I didn’t think of the Northwest as a cherry hub. But apparently it’s a significant crop. I got a big bag of Bings from the grocery store and have been enjoying them all week, sliced and stirred into yogurt with honey and granola. It’s like dessert for breakfast!

We even have a cherry tree behind our apartment. It is huge, it towers above our second-story home. There must be bushels of cherries, but they are almost all out of reach, high above our heads. They rain down, from the time they are hard and green and not more than a pit on a stem until now when they are ripe and squishy, and coat the deck and invade our potted plants. Messy!

Cherry tree

This is the first year I’ve tried eating them.

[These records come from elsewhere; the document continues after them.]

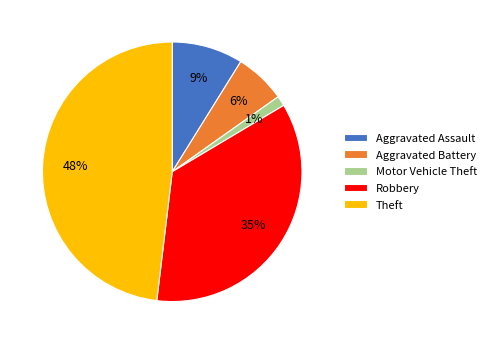

Which has a higher value, Motor Vehicle Theft or Robbery?

Robbery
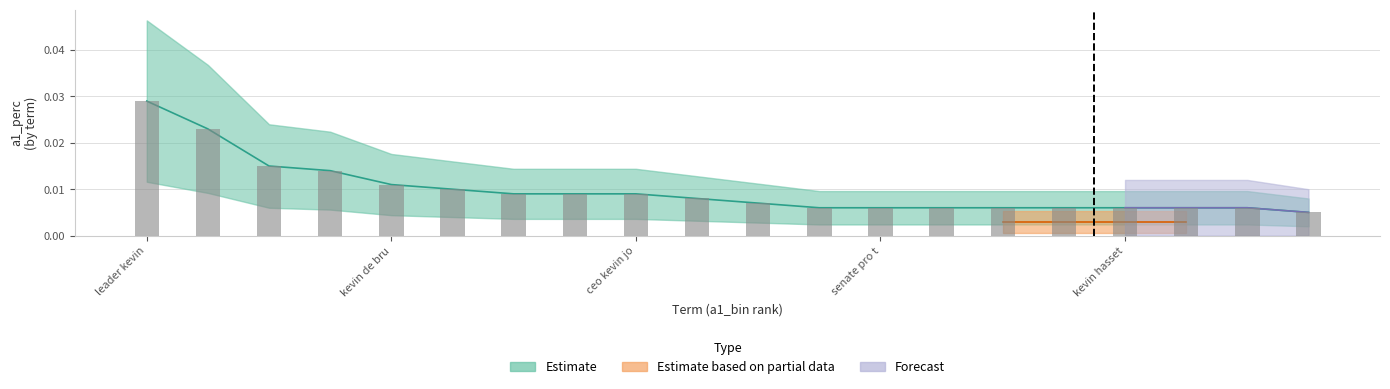

The a1_bin series shows 0.0 at 11. True or false?

True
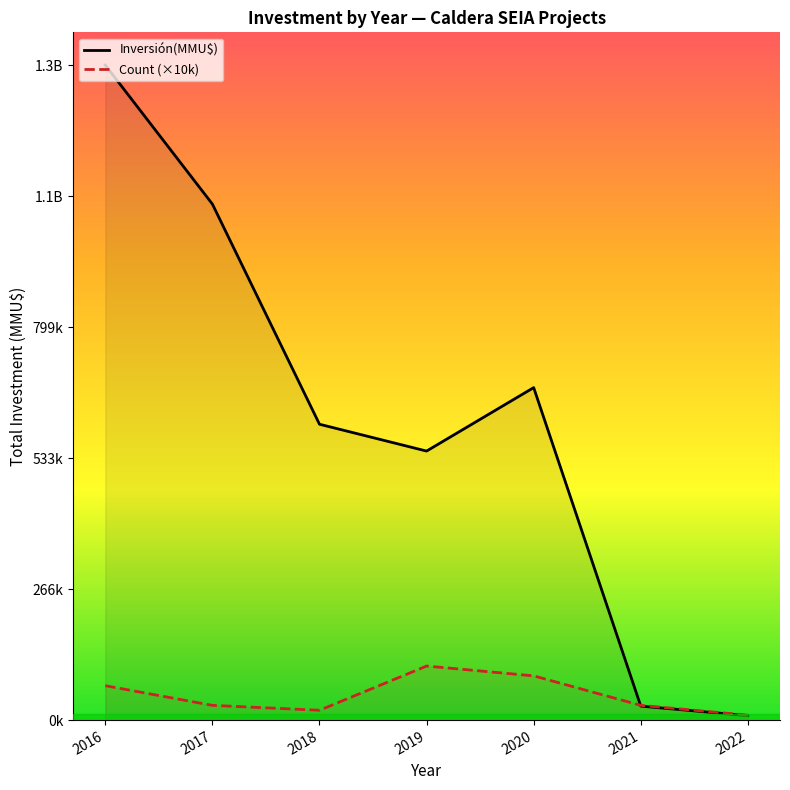

Is the value of Count (×10k) at 2019 greater than the value of Inversión(MMU$) at 2020?

No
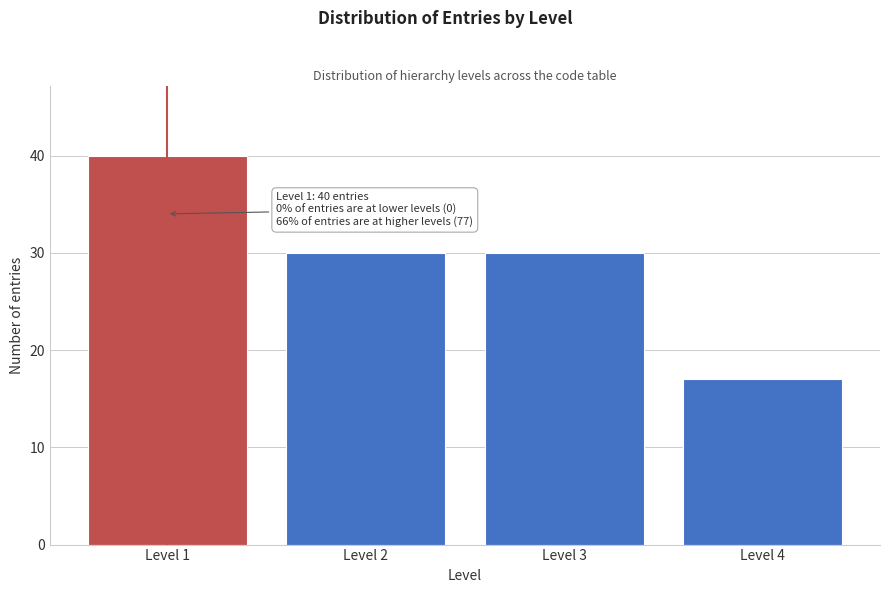

Which range on the x-axis has the tallest bar?

0.5 to 1.5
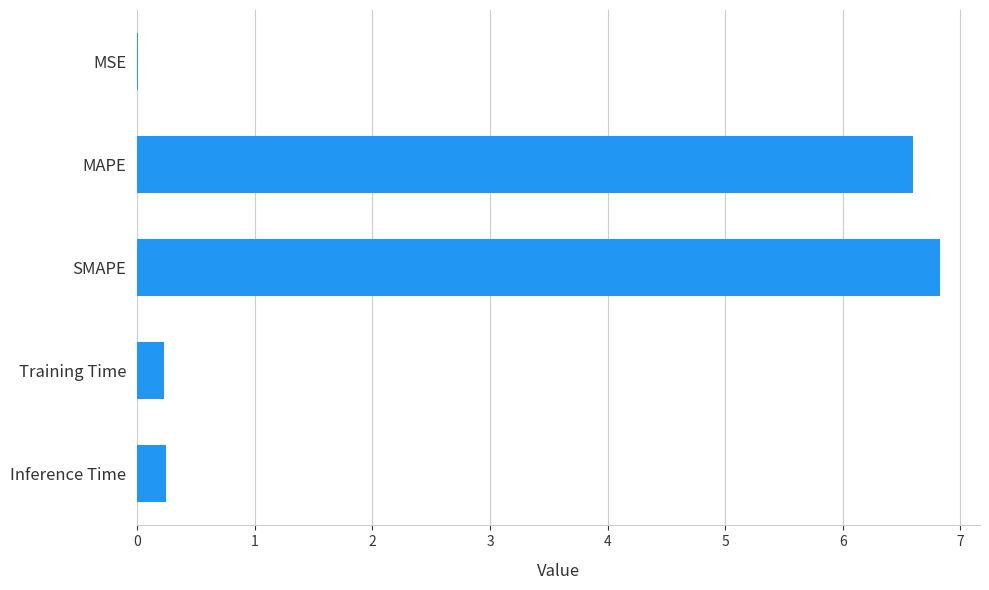

What is the sum of all values?

13.9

They are actually not bad… Maybe I expected them to be very sour, but they aren’t. I wouldn’t call them sweet, either, and they are very different from the ones from the grocery store – they are pale pinkish-yellow with a rosy glow on one side. Quite pretty, really. Lately I’ve just been stepping out on the deck and grabbing a few from low-hanging branches.

Cherries

A few weeks ago, from our bedroom window, we observed an ambitious raccoon climbing in the cherry tree. I was very surprised when I saw a large blurry animal (I was not wearing my glasses) and, since it was way too big to be a squirrel, my first impulse was that it was a cat. Nope… I could vaguely discern a very stripy tail and BN, with his superior vision, confirmed that yes, it was indeed a raccoon. Maybe it was that extreme-sports raccoon that braved the frozen pool this winter. It’s crazy how high that little guy climbed, since he was above our second floor window! I didn’t even know raccoons could climb trees. And it was full daylight.